Covered California Health Exchange Board Upholds Cancelling 1M Policies
SACRAMENTO (CBS/AP) - The board overseeing California's health insurance exchange voted unanimously Thursday to stick with its current year-end deadline of phasing out more than 1 million individual health insurance policies that fail to meet requirements of the federal health care overhaul, turning aside a plea by President Barack Obama to let those policies continue.
In voting 5-0, Covered California board members said allowing the older polices to continue would undermine the new insurance marketplaces. Those policies are being ended because they do meet the more extensive requirements for essential benefits under the federal Affordable Care Act.

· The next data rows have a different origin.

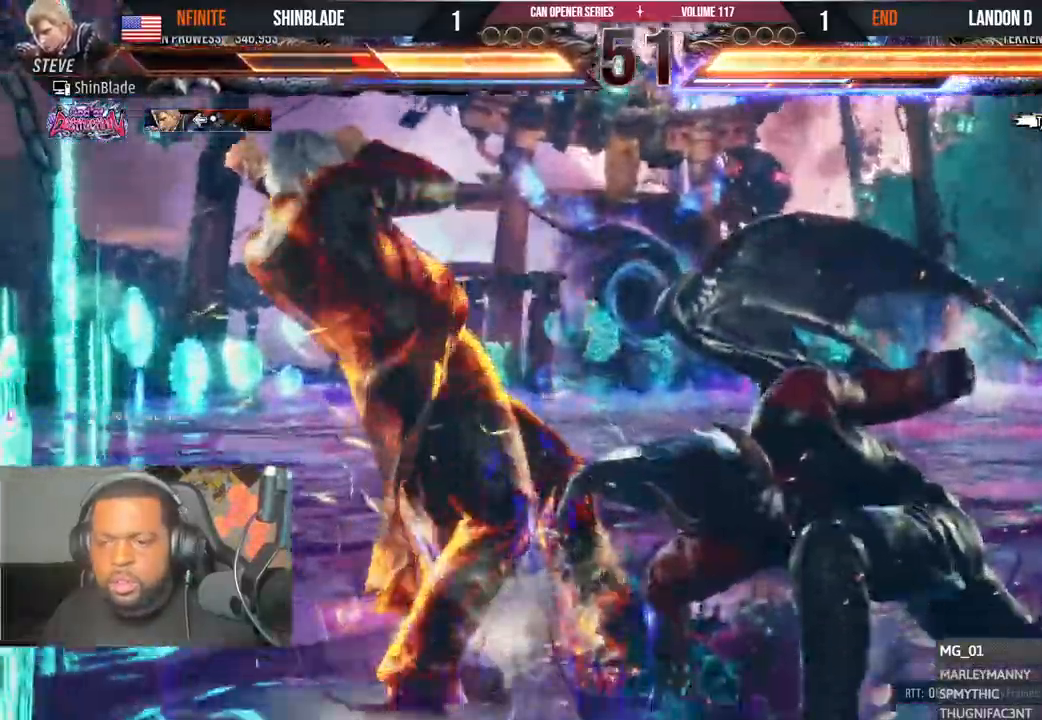
{"buttons": ["SQUARE"], "left_stick": "center", "right_stick": "center", "events": [[283, "SQUARE", "down"], [383, "SQUARE", "up"], [467, "SQUARE", "down"], [483, "DPAD_LEFT", "up"]]}
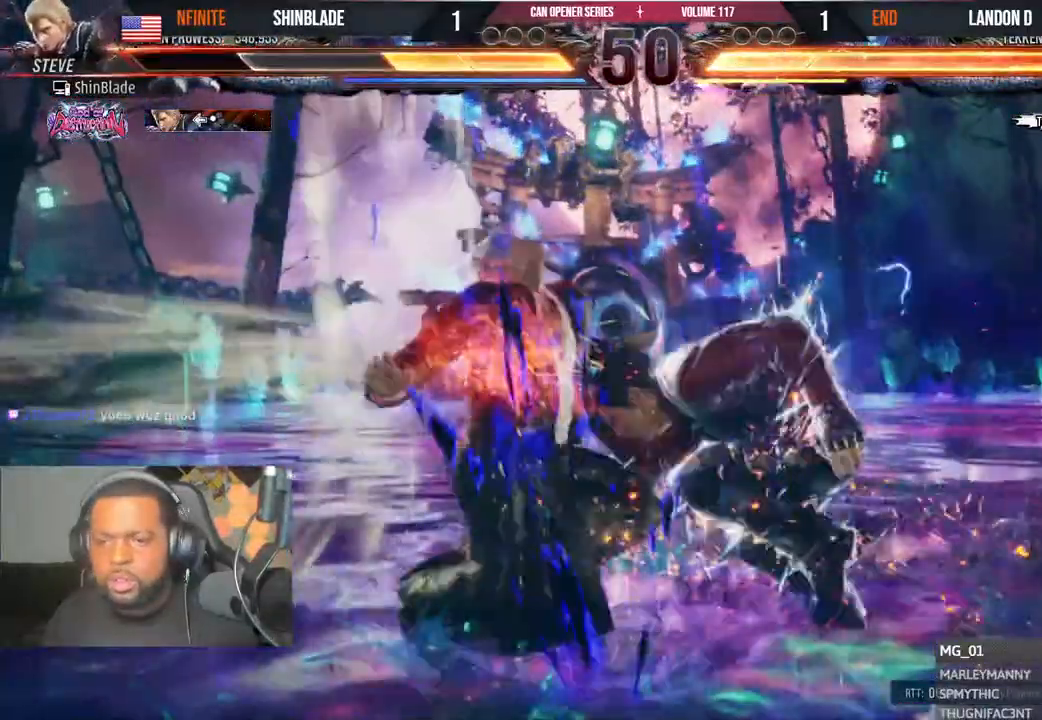
{"buttons": ["DPAD_LEFT"], "left_stick": "center", "right_stick": "center", "events": [[33, "SQUARE", "up"], [150, "DPAD_LEFT", "down"], [233, "DPAD_LEFT", "up"], [333, "DPAD_LEFT", "down"]]}
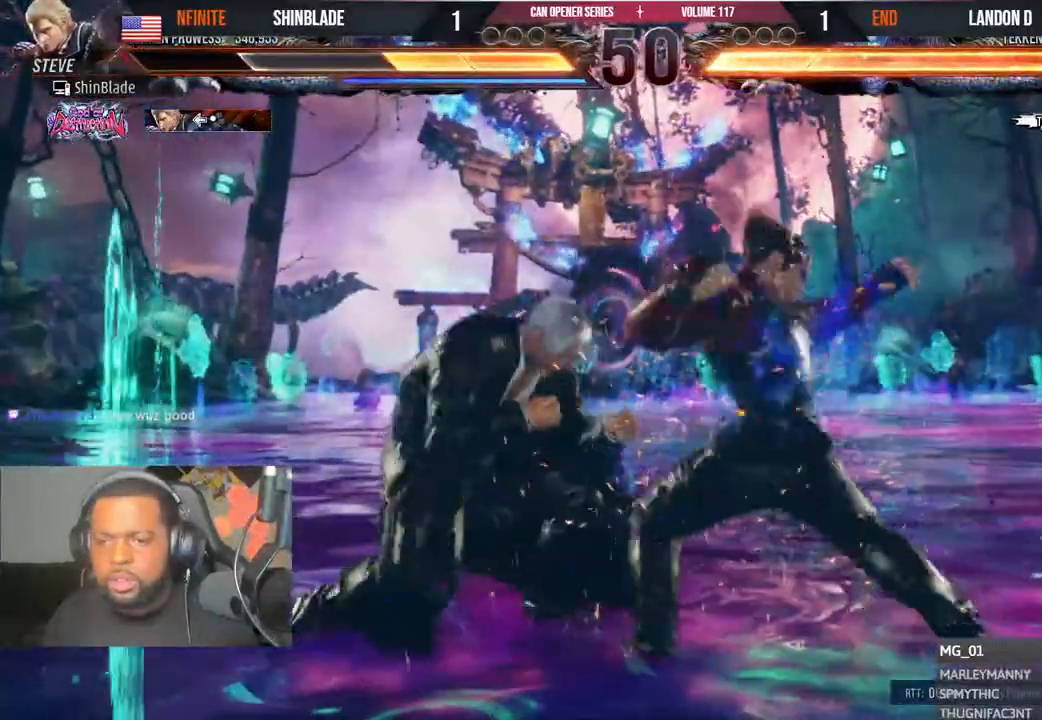
{"buttons": ["SQUARE", "DPAD_DOWN", "DPAD_LEFT"], "left_stick": "center", "right_stick": "center"}
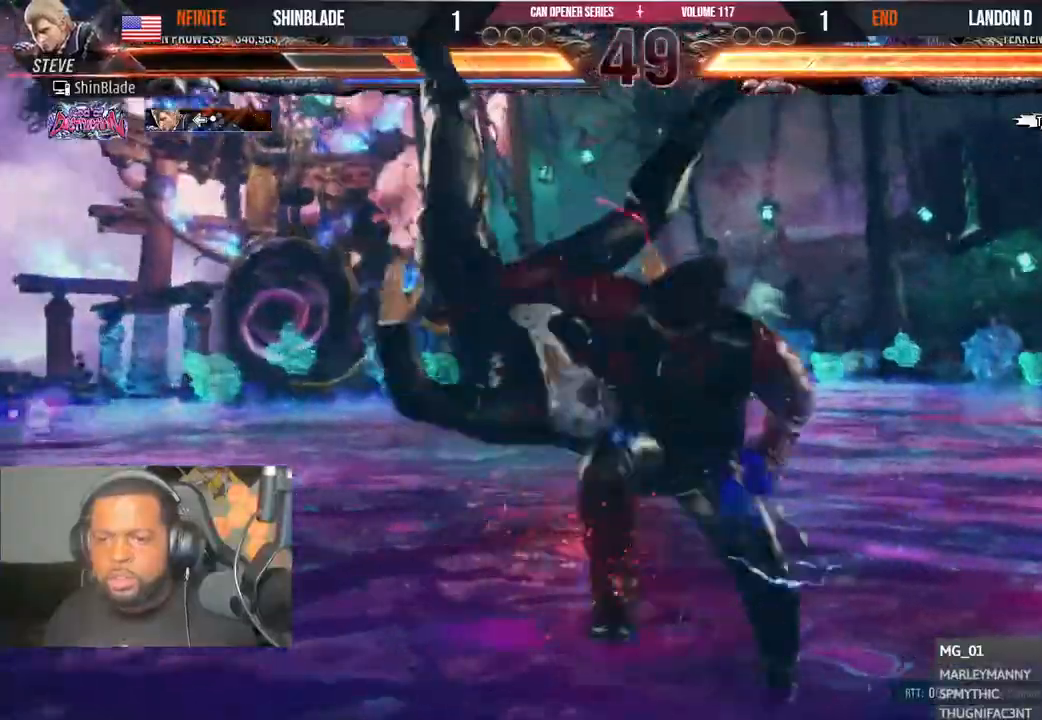
{"buttons": [], "left_stick": "center", "right_stick": "center", "events": [[17, "TRIANGLE", "down"], [33, "SQUARE", "up"], [67, "TRIANGLE", "up"], [83, "CROSS", "down"], [83, "DPAD_DOWN", "up"], [200, "CROSS", "up"], [233, "CROSS", "down"], [333, "CROSS", "up"], [417, "DPAD_LEFT", "up"]]}
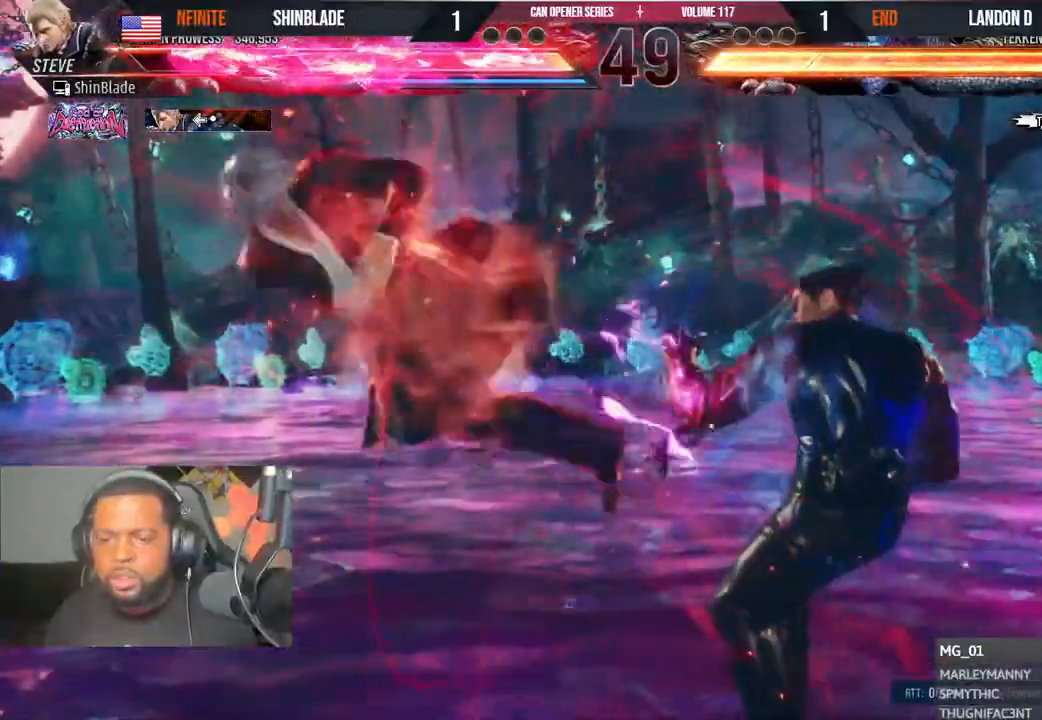
{"buttons": ["CROSS", "CIRCLE"], "left_stick": "center", "right_stick": "center", "events": [[467, "CIRCLE", "down"], [467, "CROSS", "down"]]}
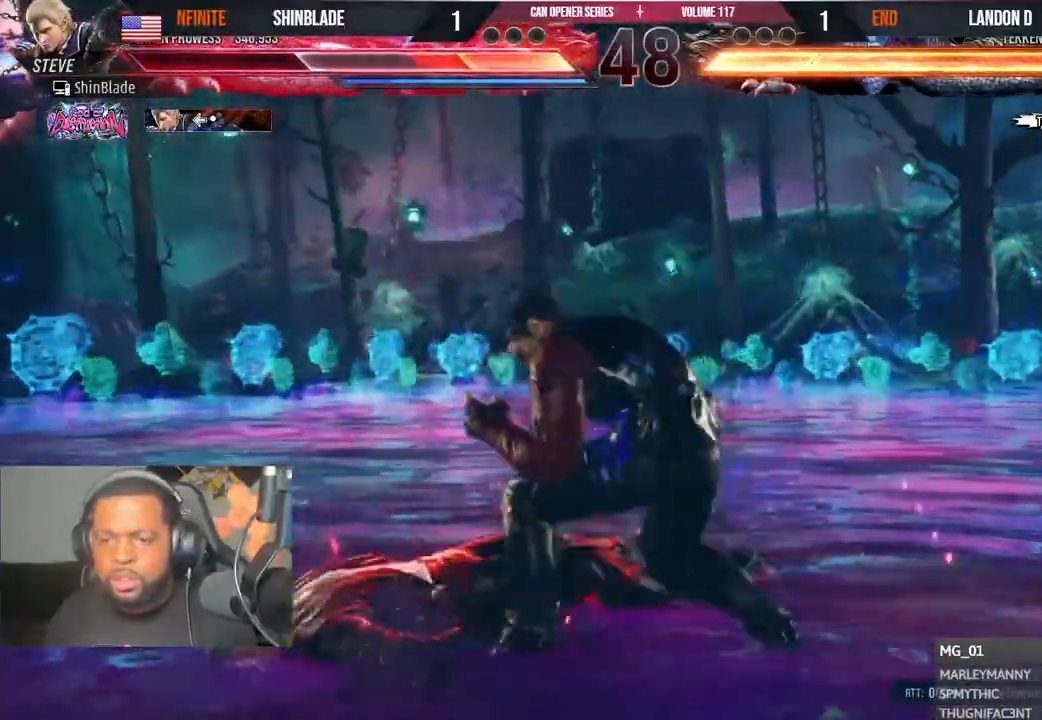
{"buttons": ["CROSS", "CIRCLE", "DPAD_LEFT"], "left_stick": "center", "right_stick": "center", "events": [[50, "CIRCLE", "up"], [50, "CROSS", "up"], [117, "CIRCLE", "down"], [117, "CROSS", "down"], [183, "CROSS", "up"], [200, "CIRCLE", "up"], [233, "CIRCLE", "down"], [233, "CROSS", "down"], [283, "DPAD_LEFT", "down"], [300, "CROSS", "up"], [367, "CROSS", "down"], [417, "CROSS", "up"], [500, "CROSS", "down"]]}
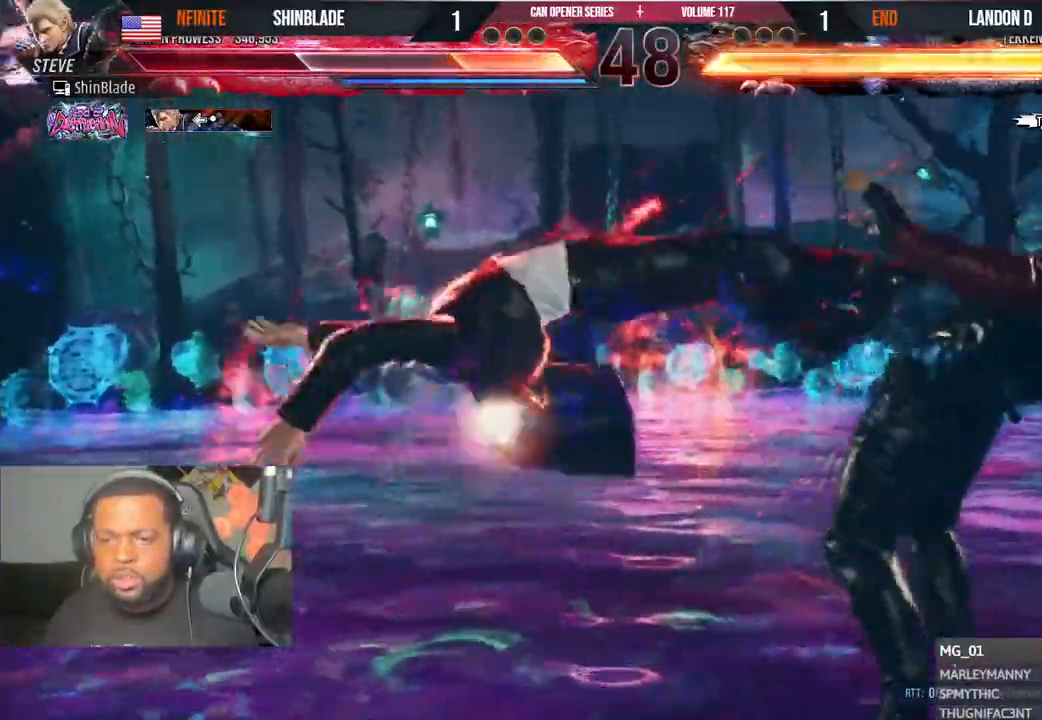
{"buttons": ["CROSS"], "left_stick": "center", "right_stick": "center", "events": [[17, "DPAD_LEFT", "up"], [100, "CIRCLE", "up"], [117, "CROSS", "up"], [400, "CROSS", "down"]]}
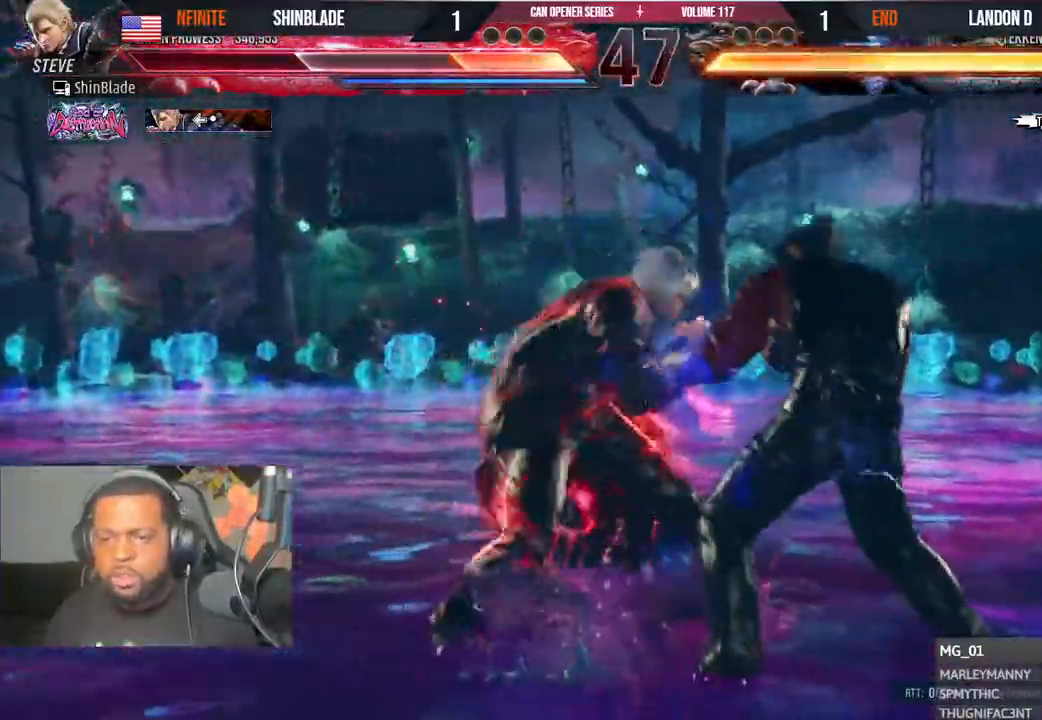
{"buttons": ["DPAD_RIGHT"], "left_stick": "center", "right_stick": "center", "events": [[183, "SQUARE", "down"], [200, "CROSS", "up"], [300, "DPAD_RIGHT", "down"], [300, "SQUARE", "up"]]}
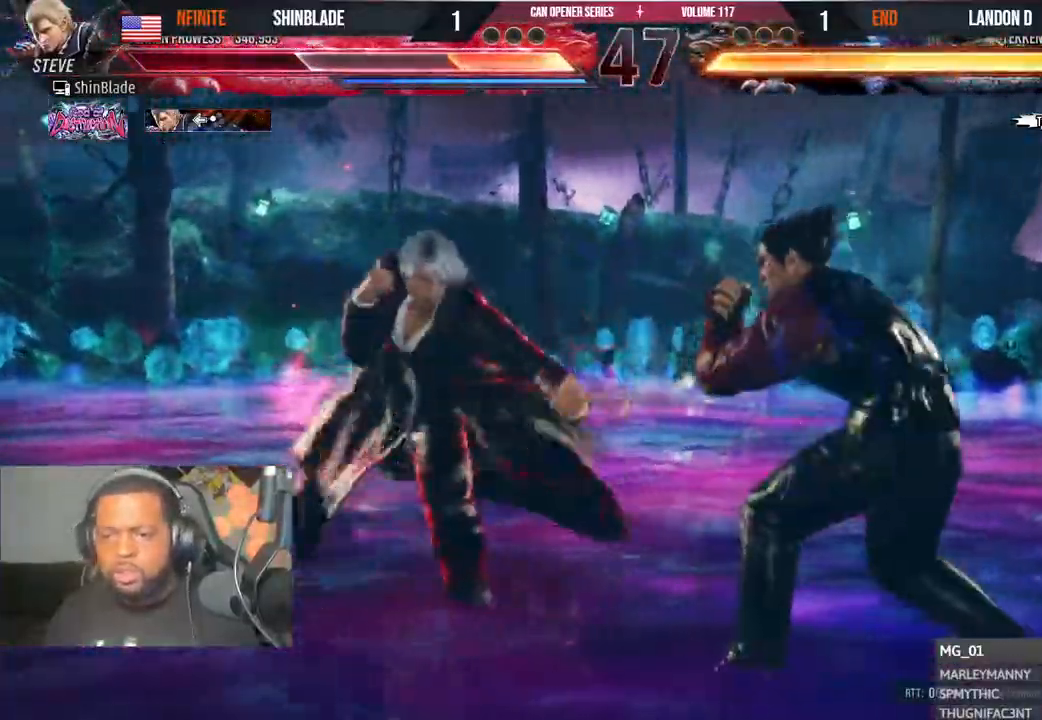
{"buttons": ["SQUARE", "DPAD_LEFT"], "left_stick": "center", "right_stick": "center", "events": [[33, "SQUARE", "down"], [83, "DPAD_RIGHT", "up"], [117, "SQUARE", "up"], [167, "DPAD_LEFT", "down"], [183, "SQUARE", "down"], [267, "SQUARE", "up"], [333, "SQUARE", "down"], [383, "SQUARE", "up"], [433, "SQUARE", "down"]]}
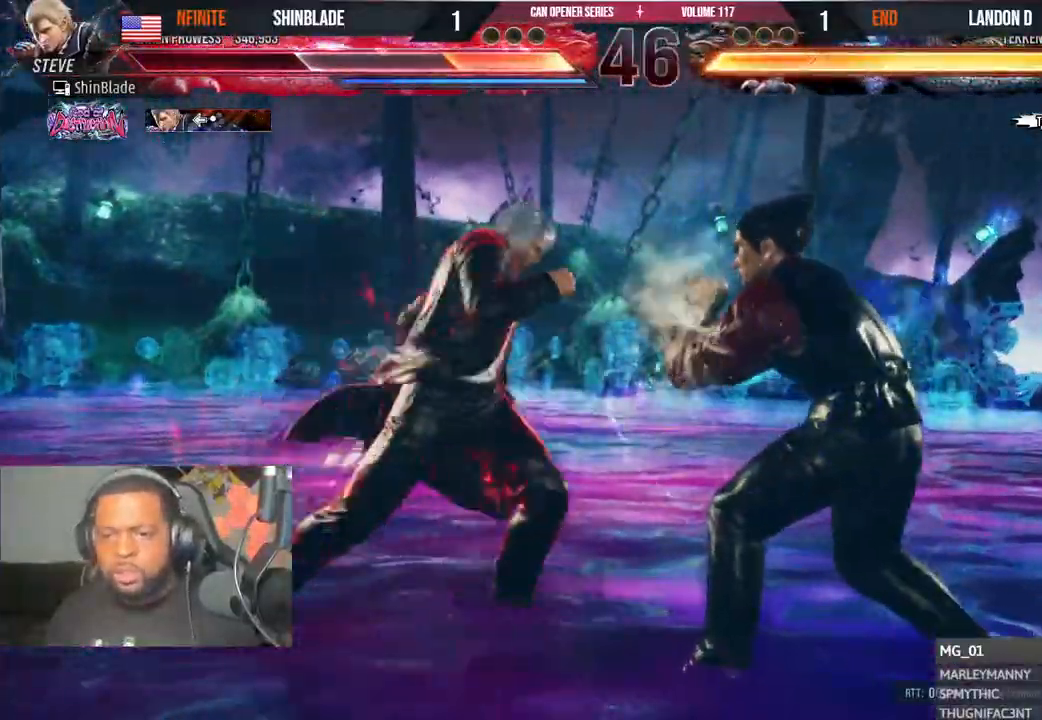
{"buttons": ["SQUARE", "DPAD_DOWN"], "left_stick": "center", "right_stick": "center", "events": [[17, "SQUARE", "up"], [350, "SQUARE", "down"], [367, "DPAD_LEFT", "up"], [417, "SQUARE", "up"], [433, "DPAD_DOWN", "down"], [500, "SQUARE", "down"]]}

"There's no way to make the federal law work without this transition to ACA-compliant plans," board member Susan Kennedy said. "Delaying the transition isn't going to help anyone; it just delays the problems. I actually think that it's going to make a bad situation worse if we complicate it further."
The state insurance commissioner has said that 1.1 million Californians are receiving notices that their current individual health insurance policies will be discontinued in 2014, a deadline previously agreed to by the exchange and insurers. Nearly 220,000 policies will be extended until March because the companies failed to meet regulatory deadlines for notifying policy holders.
The cancellations have angered some policy holders, many of whom will see their monthly premiums and deductibles rise sharply under new plans. They also fly in the face of promises Obama made repeatedly when he said people who liked their current health insurance policies could keep them under his health insurance reforms.
The president has since backtracked and has asked states to allow insurance companies to extend those older policies.
But many insurance companies oppose extending the policies, saying doing so would undermine the new markets being set up under Obama's law. They also said they did not have enough time to rebuild policies they already had discontinued.
Officials described myriad complications if the board had agreed to modify the existing policy cancellation contract Covered California has with insurers, including how much premiums could rise, whether consumers might be subject to two deductibles in one year and the tight timeline in which to make a decision, with the end of the year quickly approaching. Insurance companies would need to notify customers that they were re-offering the old plans and process customer payments before Dec. 31.
Charles Bacchi, executive vice president of the California Association of Health Plans, said higher premiums for some consumers are inevitable, "whether it's today, whether it's three months from now or whether it's next year." But he said a delay in the policy cancellations was unnecessary because California's marketplace website is operating pretty much as planned.
Covered California Health Exchange Board Upholds Cancelling 1M Policies
"Because of that option, because people can buy coverage and it's working, we think that we should continue this transition of folks into ACA-compliant policies," he said.
No matter what action the board had taken Thursday, Covered California Executive Director Peter Lee said the state cannot force any insurance companies to extend their already expired plans.
Because of the confusion over cancellations, the board on Thursday also extended the deadline to purchase an insurance policy for coverage to start in the new year, from Dec. 15 to Dec. 23. The deadline to make the first payment on that policy was extended four days, to Jan. 5.
California is the latest state to respond to the president's about-face on the policy cancellations. The response to Obama's plea for an extension of those older policies has been mixed, with many states that run their own health care exchanges saying they will not follow the president's advice and will let the older policies expire.
So far, the Affordable Care Act has fallen far short of expectations on a national scale, in large part because of crippling technical problems with the federally run online marketplaces operating in 36 states.
The first set of nationwide data revealed that just 106,000 people had signed up for coverage during the first month of enrollment, fewer than the roughly 500,000 initial sign-ups the Obama administration had expected.
Some states that operate their own marketplaces are succeeding at getting people enrolled in new policies. Covered California released its first detailed look at enrollment data on Thursday.
Its report said that initial enrollees in California's online health insurance marketplace are trending older. About 56 percent of the 30,830 people who enrolled in October were in the 45- to 64-year-old category.
Just 23 percent were age 18 to 34, a younger and typically healthier demographic that insurers say they need to make the policies financially viable. Insurers have warned that they need a wide range of people signing up for coverage because premiums paid by adults in the younger and healthier group are needed to offset the cost of carrying older and sicker customers, who typically generate far more in medical bills than they contribute in premiums.
Lee, the exchange's executive director, said he expected older people to sign up in greater numbers during the early days of the exchange, as people with pre-existing conditions who had no previous insurance flocked to the site.
The proportion of those ages 45 to 64 who signed up on the exchange in the first month far outweighs their representation in California's total population, which is 25 percent. The percentage of younger people who enrolled was roughly proportional to their total population.
Enrollees are defined as those who have selected an insurance policy but might not have actually paid for it yet. Overall, the number of people who have chosen an insurance policy had risen to nearly 80,000 as of Tuesday, although the Covered California report did not provide a demographic breakdown for that larger group.
The numbers do not include those whose incomes are so low that they qualify for Medicaid, the state-federal health insurance program for the poor.